On the server side, if you’re a distributor and want to implement Readium LCP, you will need to get a digital certificate, which verifies your identity as a server licensee; the certificates will be provided by the International Telecommunications Union (ITU), the keeper of the X.509 certificate specification, instead of a commercial certificate authority. Licensees will be able to modify the reference source code for their own purposes, as long as they pass tests for compliance with the Readium LCP specification — which will include detailed tests to insure interoperability.
So, by signing a license agreement for Readium LCP, you agree to meet robustness rules, keep keys secret, and pass compliance tests; in return, you join the interoperable ecosystem. If you don’t want to sign the license agreement, then you’re free to use the spec and/or reference code to develop your own interoperable ecosystem, with your own crypto keys… or not.
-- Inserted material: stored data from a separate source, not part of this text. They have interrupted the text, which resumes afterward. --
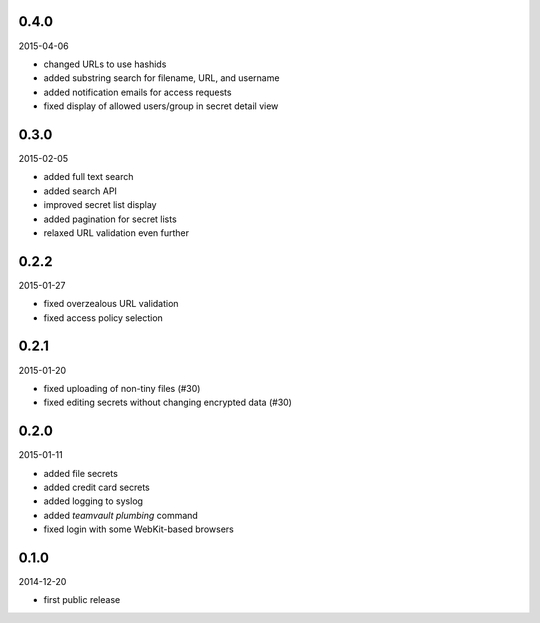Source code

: 0.4.0
=====

2015-04-06

* changed URLs to use hashids
* added substring search for filename, URL, and username
* added notification emails for access requests
* fixed display of allowed users/group in secret detail view


0.3.0
=====

2015-02-05

* added full text search
* added search API
* improved secret list display
* added pagination for secret lists
* relaxed URL validation even further


0.2.2
=====

2015-01-27

* fixed overzealous URL validation
* fixed access policy selection


0.2.1
=====

2015-01-20

* fixed uploading of non-tiny files (#30)
* fixed editing secrets without changing encrypted data (#30)


0.2.0
=====

2015-01-11

* added file secrets
* added credit card secrets
* added logging to syslog
* added `teamvault plumbing` command
* fixed login with some WebKit-based browsers


0.1.0
=====

2014-12-20

* first public release
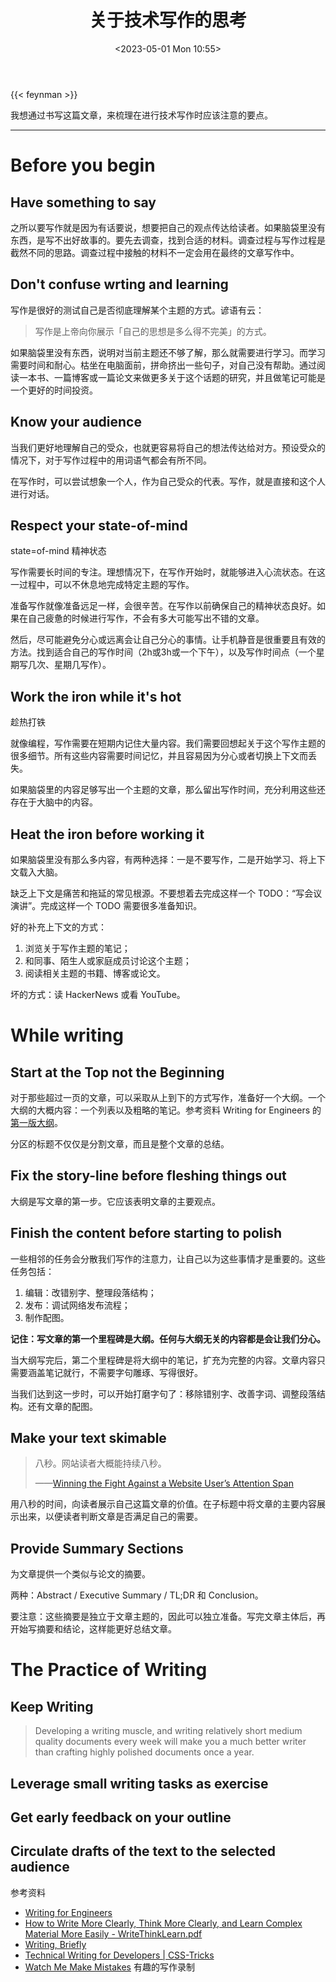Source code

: #+TITLE: 关于技术写作的思考
#+DATE: <2023-05-01 Mon 10:55>
#+TAGS[]: 技术 写作

{{< feynman >}}

我想通过书写这篇文章，来梳理在进行技术写作时应该注意的要点。

-----

* Before you begin

** Have something to say

之所以要写作就是因为有话要说，想要把自己的观点传达给读者。如果脑袋里没有东西，是写不出好故事的。要先去调查，找到合适的材料。调查过程与写作过程是截然不同的思路。调查过程中接触的材料不一定会用在最终的文章写作中。

** Don't confuse wrting and learning

写作是很好的测试自己是否彻底理解某个主题的方式。谚语有云：

#+BEGIN_QUOTE
写作是上帝向你展示「自己的思想是多么得不完美」的方式。
#+END_QUOTE

如果脑袋里没有东西，说明对当前主题还不够了解，那么就需要进行学习。而学习需要时间和耐心。枯坐在电脑面前，拼命挤出一些句子，对自己没有帮助。通过阅读一本书、一篇博客或一篇论文来做更多关于这个话题的研究，并且做笔记可能是一个更好的时间投资。

** Know your audience

当我们更好地理解自己的受众，也就更容易将自己的想法传达给对方。预设受众的情况下，对于写作过程中的用词语气都会有所不同。

在写作时，可以尝试想象一个人，作为自己受众的代表。写作，就是直接和这个人进行对话。

** Respect your state-of-mind

state=of-mind 精神状态

写作需要长时间的专注。理想情况下，在写作开始时，就能够进入心流状态。在这一过程中，可以不休息地完成特定主题的写作。

准备写作就像准备远足一样，会很辛苦。在写作以前确保自己的精神状态良好。如果在自己疲惫的时候进行写作，不会有多大可能写出不错的文章。

然后，尽可能避免分心或远离会让自己分心的事情。让手机静音是很重要且有效的方法。找到适合自己的写作时间（2h或3h或一个下午），以及写作时间点（一个星期写几次、星期几写作）。

** Work the iron while it's hot

趁热打铁

就像编程，写作需要在短期内记住大量内容。我们需要回想起关于这个写作主题的很多细节。所有这些内容需要时间记忆，并且容易因为分心或者切换上下文而丢失。

如果脑袋里的内容足够写出一个主题的文章，那么留出写作时间，充分利用这些还存在于大脑中的内容。

** Heat the iron before working it

如果脑袋里没有那么多内容，有两种选择：一是不要写作，二是开始学习、将上下文载入大脑。

缺乏上下文是痛苦和拖延的常见根源。不要想着去完成这样一个 TODO：“写会议演讲”。完成这样一个 TODO 需要很多准备知识。

好的补充上下文的方式：

1. 浏览关于写作主题的笔记；
2. 和同事、陌生人或家庭成员讨论这个主题；
3. 阅读相关主题的书籍、博客或论文。

坏的方式：读 HackerNews 或看 YouTube。

* While writing

** Start at the Top not the Beginning

对于那些超过一页的文章，可以采取从上到下的方式写作，准备好一个大纲。一个大纲的大概内容：一个列表以及粗略的笔记。参考资料 Writing for Engineers 的[[https://github.com/HeinrichHartmann/HeinrichHartmann.github.io/commit/46be4c95faeda16996baf6799eca8a551b282565][第一版大纲]]。

分区的标题不仅仅是分割文章，而且是整个文章的总结。

** Fix the story-line before fleshing things out

大纲是写文章的第一步。它应该表明文章的主要观点。

** Finish the content before starting to polish

一些相邻的任务会分散我们写作的注意力，让自己以为这些事情才是重要的。这些任务包括：

1. 编辑：改错别字、整理段落结构；
2. 发布：调试网络发布流程；
3. 制作配图。

*记住：写文章的第一个里程碑是大纲。任何与大纲无关的内容都是会让我们分心。*

当大纲写完后，第二个里程碑是将大纲中的笔记，扩充为完整的内容。文章内容只需要涵盖笔记就行，不需要字句雕琢、写得很好。

当我们达到这一步时，可以开始打磨字句了：移除错别字、改善字词、调整段落结构。还有文章的配图。

** Make your text skimable

#+BEGIN_QUOTE
八秒。网站读者大概能持续八秒。

——[[https://www.towermarketing.net/blog/winning-the-fight-against-a-website-users-attention-span/][Winning the Fight Against a Website User’s Attention Span]]
#+END_QUOTE

用八秒的时间，向读者展示自己这篇文章的价值。在子标题中将文章的主要内容展示出来，以便读者判断文章是否满足自己的需要。

** Provide Summary Sections

为文章提供一个类似与论文的摘要。

两种：Abstract / Executive Summary / TL;DR 和 Conclusion。

要注意：这些摘要是独立于文章主题的，因此可以独立准备。写完文章主体后，再开始写摘要和结论，这样能更好总结文章。

* The Practice of Writing

** Keep Writing

#+BEGIN_QUOTE
Developing a writing muscle, and writing relatively short medium quality documents every week will make you a much better writer than crafting highly polished documents once a year.
#+END_QUOTE

** Leverage small writing tasks as exercise

** Get early feedback on your outline

** Circulate drafts of the text to the selected audience

参考资料

- [[https://www.heinrichhartmann.com/posts/writing/][Writing for Engineers]]
- [[https://www.covingtoninnovations.com/mc/WriteThinkLearn.pdf][How to Write More Clearly, Think More Clearly, and Learn Complex Material More Easily - WriteThinkLearn.pdf]]
- [[http://www.paulgraham.com/writing44.html][Writing, Briefly]]
- [[https://css-tricks.com/technical-writing-for-developers/][Technical Writing for Developers | CSS-Tricks]]
- [[https://byronm.com/13sentences.html][Watch Me Make Mistakes]] 有趣的写作录制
Readium LCP came about because while EPUB is a widely-used standard for formatting e-books, the EPUB standard does not include DRM. This has led to fragmentation in the market, which has limited its universality. The original idea was that Adobe’s e-book DRM (Adobe Content Server/RMSDK) would become the de facto standard DRM for EPUB implementations, but this has not happened. (For example, Apple’s iBooks uses EPUB but uses its own DRM.) Many publishers still require DRM for retail e-book distribution, and DRM is also required for library lending and other types of access models. The basic design for what is now called Readium LCP arose out of (among other things) many discussions between Bill McCoy, Executive Director of the International Digital Publishing Forum (the EPUB standards body) and myself.
Some in the EPUB community have also gotten increasingly frustrated with Adobe for its wavering commitment to its e-book DRM over the years and the series of technical and licensing gaffes it has committed. Readium LCP is designed to be free of dependencies on any commercial vendors.
The license administrator of Readium LCP is the European Digital Reading Lab (EDRLab), a nonprofit membership organization based in Paris that is working on various EPUB-related projects. I’m working with EDRLab as it finalizes the license agreements, compliance test suites, digital certificate protocols, and other components of the infrastructure. In this context, EDRLab is analogous to other independent DRM license administrators such as the Marlin Trust Management Organization (MTMO) for Marlin. EDRLab will charge fees to Readium LCP licensees, but only to recover costs, not to make a profit. Much of the adoption of Readium LCP is expected to be in Europe, where there is more variety and competition among e-book platforms than there is here in the United States.
There have been a few other attempts at open source DRM in the past, perhaps the best-known being OpenIPMP from Mutable. None of these have the licensing and cryptographic infrastructure that Readium LCP has. We designed Readium LCP to take many features of the licensing infrastructures of contemporary commercial DRMs and adapt them for use in a collaborative, open-source, nonprofit environment. Readium LCP will be simple to implement and inexpensive to license.
So, to sum up: Readium LCP doesn’t depend on the secrecy of source code for its security, so the fact that its reference code is open source should not be much of a factor. I suspect that the way many of today’s Hollywood-approved DRMs are licensed and implemented, knowing the source code might not be of much help in cracking them either. Instead, the security of Readium LCP depends on secrecy of encryption keys and the techniques used to obfuscate machine code, as well as on widely-accepted crypto algorithms. Will that be perfect security? No; there’s no such thing. Is it about as good as many of the existing DRMs for e-books that distributors use with titles from major publishers? We think so… though only time will tell for sure.